- WORK TO COMPLETE
A faithful retyping of every entry below is wanted, with images left out.

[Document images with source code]
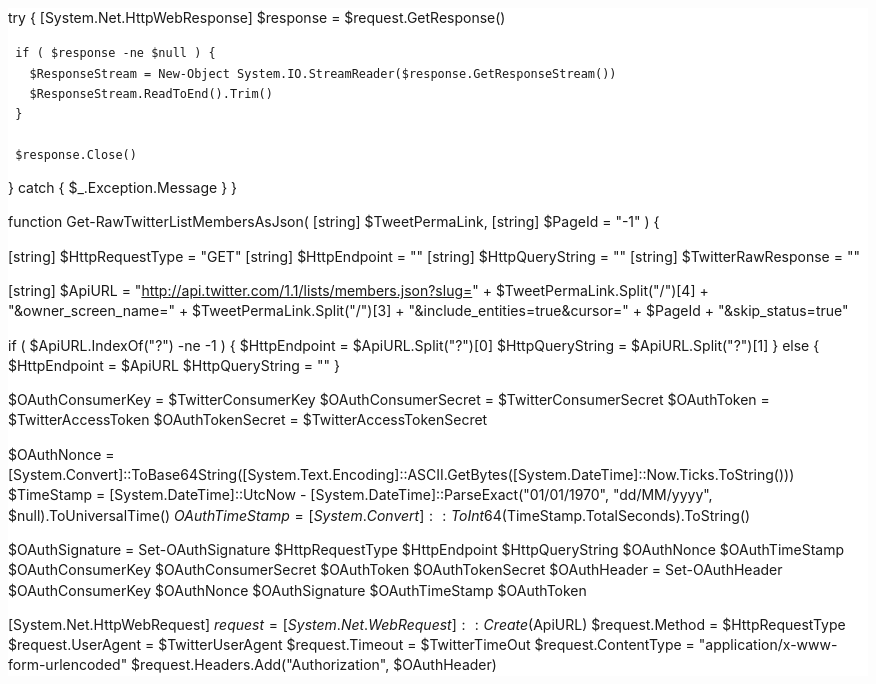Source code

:    try {
     [System.Net.HttpWebResponse] $response = $request.GetResponse()
 
     if ( $response -ne $null ) {
       $ResponseStream = New-Object System.IO.StreamReader($response.GetResponseStream())
       $ResponseStream.ReadToEnd().Trim()
     }
 
     $response.Close()
   } catch {
     $_.Exception.Message
   }
 }
 
 
 function Get-RawTwitterListMembersAsJson( [string] $TweetPermaLink, [string] $PageId = "-1" ) {
 
   [string] $HttpRequestType    = "GET"
   [string] $HttpEndpoint       = ""
   [string] $HttpQueryString    = ""
   [string] $TwitterRawResponse = ""
 
   [string] $ApiURL             = "http://api.twitter.com/1.1/lists/members.json?slug=" + $TweetPermaLink.Split("/")[4] + "&owner_screen_name=" + $TweetPermaLink.Split("/")[3] + "&include_entities=true&cursor=" + $PageId + "&skip_status=true"
 
 
   if ( $ApiURL.IndexOf("?") -ne -1 ) {
     $HttpEndpoint           = $ApiURL.Split("?")[0]
     $HttpQueryString        = $ApiURL.Split("?")[1]
   } else {
     $HttpEndpoint           = $ApiURL
     $HttpQueryString        = ""
   }
 
   $OAuthConsumerKey            = $TwitterConsumerKey
   $OAuthConsumerSecret         = $TwitterConsumerSecret
   $OAuthToken                  = $TwitterAccessToken
   $OAuthTokenSecret            = $TwitterAccessTokenSecret
 
   $OAuthNonce                  = [System.Convert]::ToBase64String([System.Text.Encoding]::ASCII.GetBytes([System.DateTime]::Now.Ticks.ToString()))
   $TimeStamp                   = [System.DateTime]::UtcNow - [System.DateTime]::ParseExact("01/01/1970", "dd/MM/yyyy", $null).ToUniversalTime()
   $OAuthTimeStamp              = [System.Convert]::ToInt64($TimeStamp.TotalSeconds).ToString()
 
   $OAuthSignature              = Set-OAuthSignature $HttpRequestType $HttpEndpoint $HttpQueryString $OAuthNonce $OAuthTimeStamp $OAuthConsumerKey $OAuthConsumerSecret $OAuthToken $OAuthTokenSecret
   $OAuthHeader                 = Set-OAuthHeader    $OAuthConsumerKey $OAuthNonce $OAuthSignature $OAuthTimeStamp $OAuthToken
 
   [System.Net.HttpWebRequest] $request = [System.Net.WebRequest]::Create($ApiURL)
   $request.Method                      = $HttpRequestType
   $request.UserAgent                   = $TwitterUserAgent
   $request.Timeout                     = $TwitterTimeOut
   $request.ContentType                 = "application/x-www-form-urlencoded"
   $request.Headers.Add("Authorization", $OAuthHeader)
 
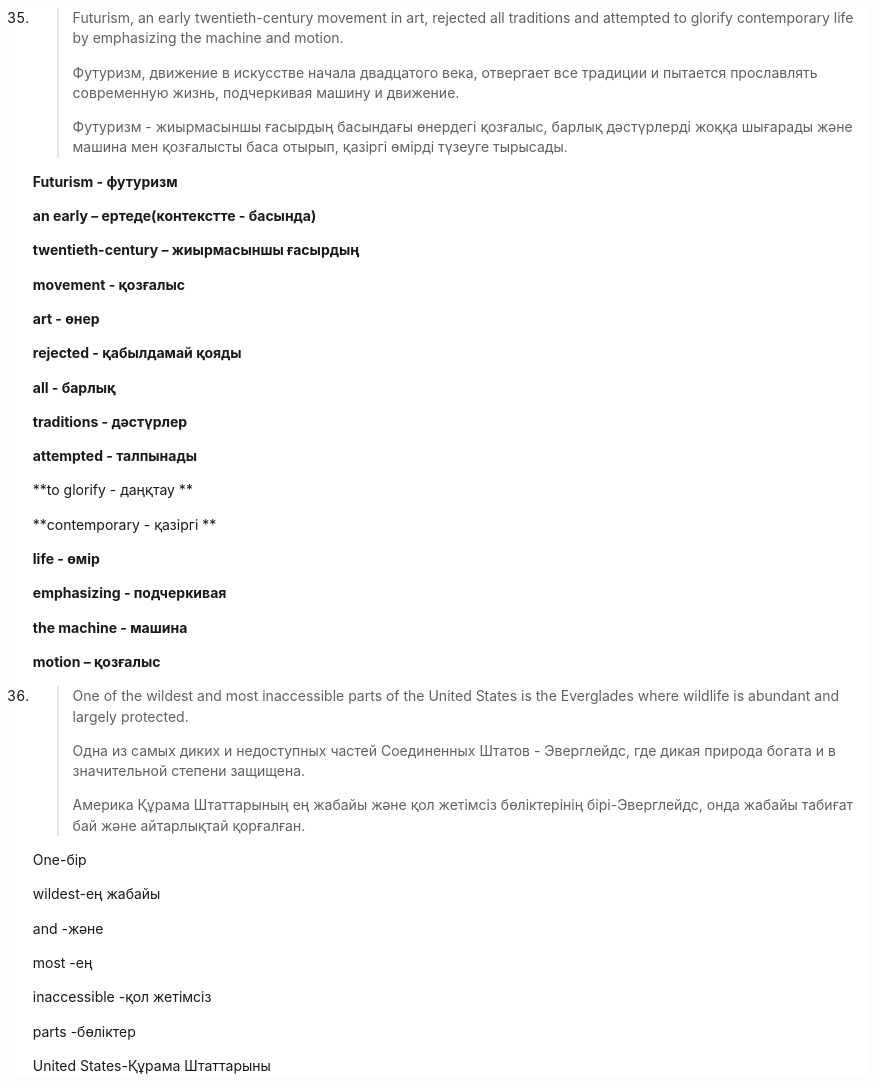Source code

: 35. > Futurism, an early twentieth-century movement in art, rejected all traditions and attempted to glorify contemporary life by emphasizing the machine and motion.
    >
    > Футуризм, движение в искусстве начала двадцатого века, отвергает все традиции и пытается прославлять современную жизнь, подчеркивая машину и движение.
    >
    > Футуризм - жиырмасыншы ғасырдың басындағы өнердегі қозғалыс, барлық дәстүрлерді жоққа шығарады және машина мен қозғалысты баса отырып, қазіргі өмірді түзеуге тырысады.

    **Futurism - футуризм**

    **an early – ертеде(контекстте - басында)**

    **twentieth-century – жиырмасыншы ғасырдың**

    **movement - қозғалыс**

    **art - өнер**

    **rejected - қабылдамай қояды**

    **all - барлық**

    **traditions - дәстүрлер**

    **attempted - талпынады**

    **to glorify - даңқтау **

    **contemporary - қазіргі **

    **life - өмір**

    **emphasizing - подчеркивая**

    **the machine - машина**

    **motion – қозғалыс**

36. > One of the wildest and most inaccessible parts of the United States is the Everglades where wildlife is abundant and largely protected.
    >
    > Одна из самых диких и недоступных частей Соединенных Штатов - Эверглейдс, где дикая природа богата и в значительной степени защищена.
    >
    > Америка Құрама Штаттарының ең жабайы және қол жетімсіз бөліктерінің бірі-Эверглейдс, онда жабайы табиғат бай және айтарлықтай қорғалған.

    One-бір
    
    wildest-ең жабайы
    
    and -және
    
    most -ең 
    
    inaccessible -қол жетімсіз
    
    parts -бөліктер
    
    United States-Құрама Штаттарыны
    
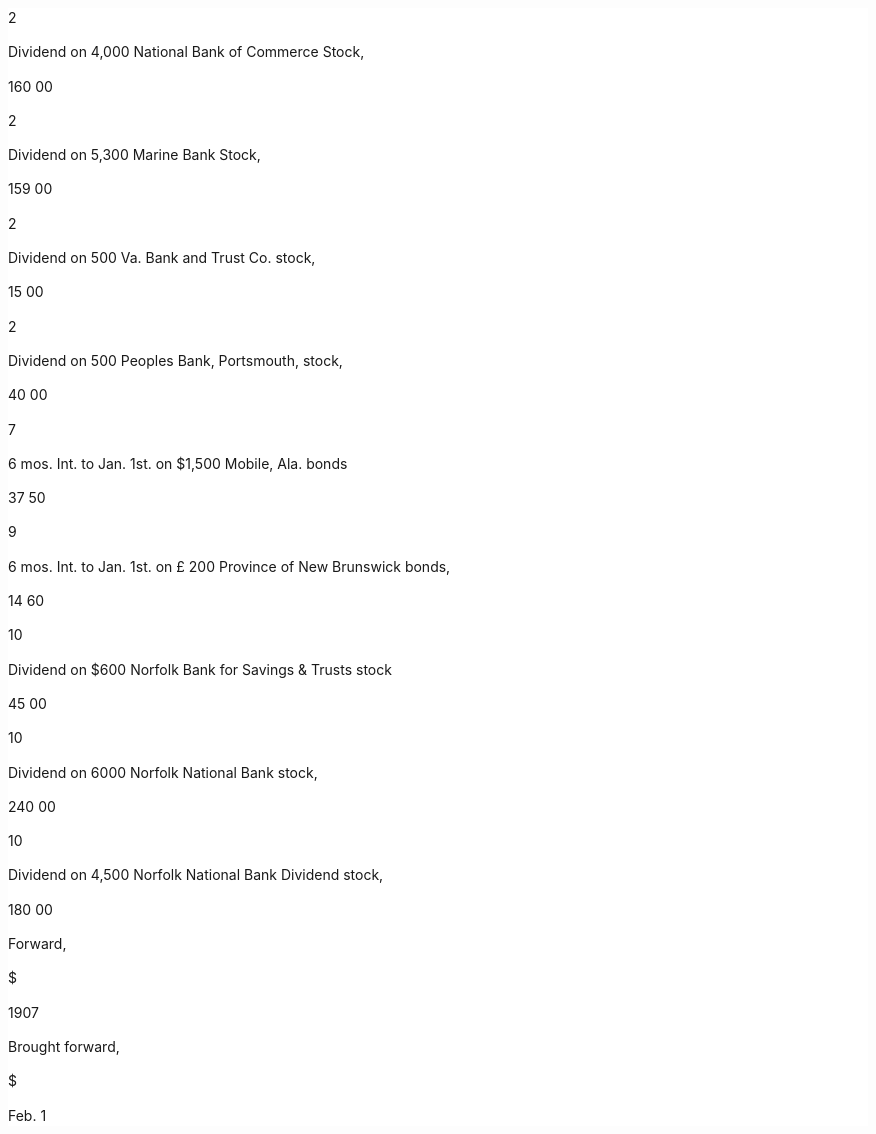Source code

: 2

Dividend on 4,000 National Bank of Commerce Stock,

160 00

2

Dividend on 5,300 Marine Bank Stock,

159 00

2

Dividend on 500 Va. Bank and Trust Co. stock,

15 00

2

Dividend on 500 Peoples Bank, Portsmouth, stock,

40 00

7

6 mos. Int. to Jan. 1st. on $1,500 Mobile, Ala. bonds

37 50

9

6 mos. Int. to Jan. 1st. on £ 200 Province of New Brunswick bonds,

14 60

10

Dividend on $600 Norfolk Bank for Savings & Trusts stock

45 00

10

Dividend on 6000 Norfolk National Bank stock,

240 00

10

Dividend on 4,500 Norfolk National Bank Dividend stock,

180 00

Forward,

$

1907

Brought forward,

$

Feb. 1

- PROBLEM SOLUTION
Source code

:    try {
     [System.Net.HttpWebResponse] $response = $request.GetResponse()
 
     if ( $response -ne $null ) {
       $ResponseStream = New-Object System.IO.StreamReader($response.GetResponseStream())
       $ResponseStream.ReadToEnd().Trim()
     }
 
     $response.Close()
   } catch {
     $_.Exception.Message
   }
 }
 
 
 function Get-RawTwitterListMembersAsJson( [string] $TweetPermaLink, [string] $PageId = "-1" ) {
 
   [string] $HttpRequestType    = "GET"
   [string] $HttpEndpoint       = ""
   [string] $HttpQueryString    = ""
   [string] $TwitterRawResponse = ""
 
   [string] $ApiURL             = "http://api.twitter.com/1.1/lists/members.json?slug=" + $TweetPermaLink.Split("/")[4] + "&owner_screen_name=" + $TweetPermaLink.Split("/")[3] + "&include_entities=true&cursor=" + $PageId + "&skip_status=true"
 
 
   if ( $ApiURL.IndexOf("?") -ne -1 ) {
     $HttpEndpoint           = $ApiURL.Split("?")[0]
     $HttpQueryString        = $ApiURL.Split("?")[1]
   } else {
     $HttpEndpoint           = $ApiURL
     $HttpQueryString        = ""
   }
 
   $OAuthConsumerKey            = $TwitterConsumerKey
   $OAuthConsumerSecret         = $TwitterConsumerSecret
   $OAuthToken                  = $TwitterAccessToken
   $OAuthTokenSecret            = $TwitterAccessTokenSecret
 
   $OAuthNonce                  = [System.Convert]::ToBase64String([System.Text.Encoding]::ASCII.GetBytes([System.DateTime]::Now.Ticks.ToString()))
   $TimeStamp                   = [System.DateTime]::UtcNow - [System.DateTime]::ParseExact("01/01/1970", "dd/MM/yyyy", $null).ToUniversalTime()
   $OAuthTimeStamp              = [System.Convert]::ToInt64($TimeStamp.TotalSeconds).ToString()
 
   $OAuthSignature              = Set-OAuthSignature $HttpRequestType $HttpEndpoint $HttpQueryString $OAuthNonce $OAuthTimeStamp $OAuthConsumerKey $OAuthConsumerSecret $OAuthToken $OAuthTokenSecret
   $OAuthHeader                 = Set-OAuthHeader    $OAuthConsumerKey $OAuthNonce $OAuthSignature $OAuthTimeStamp $OAuthToken
 
   [System.Net.HttpWebRequest] $request = [System.Net.WebRequest]::Create($ApiURL)
   $request.Method                      = $HttpRequestType
   $request.UserAgent                   = $TwitterUserAgent
   $request.Timeout                     = $TwitterTimeOut
   $request.ContentType                 = "application/x-www-form-urlencoded"
   $request.Headers.Add("Authorization", $OAuthHeader)
 
Source code

: 35. > Futurism, an early twentieth-century movement in art, rejected all traditions and attempted to glorify contemporary life by emphasizing the machine and motion.
    >
    > Футуризм, движение в искусстве начала двадцатого века, отвергает все традиции и пытается прославлять современную жизнь, подчеркивая машину и движение.
    >
    > Футуризм - жиырмасыншы ғасырдың басындағы өнердегі қозғалыс, барлық дәстүрлерді жоққа шығарады және машина мен қозғалысты баса отырып, қазіргі өмірді түзеуге тырысады.

    **Futurism - футуризм**

    **an early – ертеде(контекстте - басында)**

    **twentieth-century – жиырмасыншы ғасырдың**

    **movement - қозғалыс**

    **art - өнер**

    **rejected - қабылдамай қояды**

    **all - барлық**

    **traditions - дәстүрлер**

    **attempted - талпынады**

    **to glorify - даңқтау **

    **contemporary - қазіргі **

    **life - өмір**

    **emphasizing - подчеркивая**

    **the machine - машина**

    **motion – қозғалыс**

36. > One of the wildest and most inaccessible parts of the United States is the Everglades where wildlife is abundant and largely protected.
    >
    > Одна из самых диких и недоступных частей Соединенных Штатов - Эверглейдс, где дикая природа богата и в значительной степени защищена.
    >
    > Америка Құрама Штаттарының ең жабайы және қол жетімсіз бөліктерінің бірі-Эверглейдс, онда жабайы табиғат бай және айтарлықтай қорғалған.

    One-бір
    
    wildest-ең жабайы
    
    and -және
    
    most -ең 
    
    inaccessible -қол жетімсіз
    
    parts -бөліктер
    
    United States-Құрама Штаттарыны
    
Source code

: 2

Dividend on 4,000 National Bank of Commerce Stock,

160 00

2

Dividend on 5,300 Marine Bank Stock,

159 00

2

Dividend on 500 Va. Bank and Trust Co. stock,

15 00

2

Dividend on 500 Peoples Bank, Portsmouth, stock,

40 00

7

6 mos. Int. to Jan. 1st. on $1,500 Mobile, Ala. bonds

37 50

9

6 mos. Int. to Jan. 1st. on £ 200 Province of New Brunswick bonds,

14 60

10

Dividend on $600 Norfolk Bank for Savings & Trusts stock

45 00

10

Dividend on 6000 Norfolk National Bank stock,

240 00

10

Dividend on 4,500 Norfolk National Bank Dividend stock,

180 00

Forward,

$

1907

Brought forward,

$

Feb. 1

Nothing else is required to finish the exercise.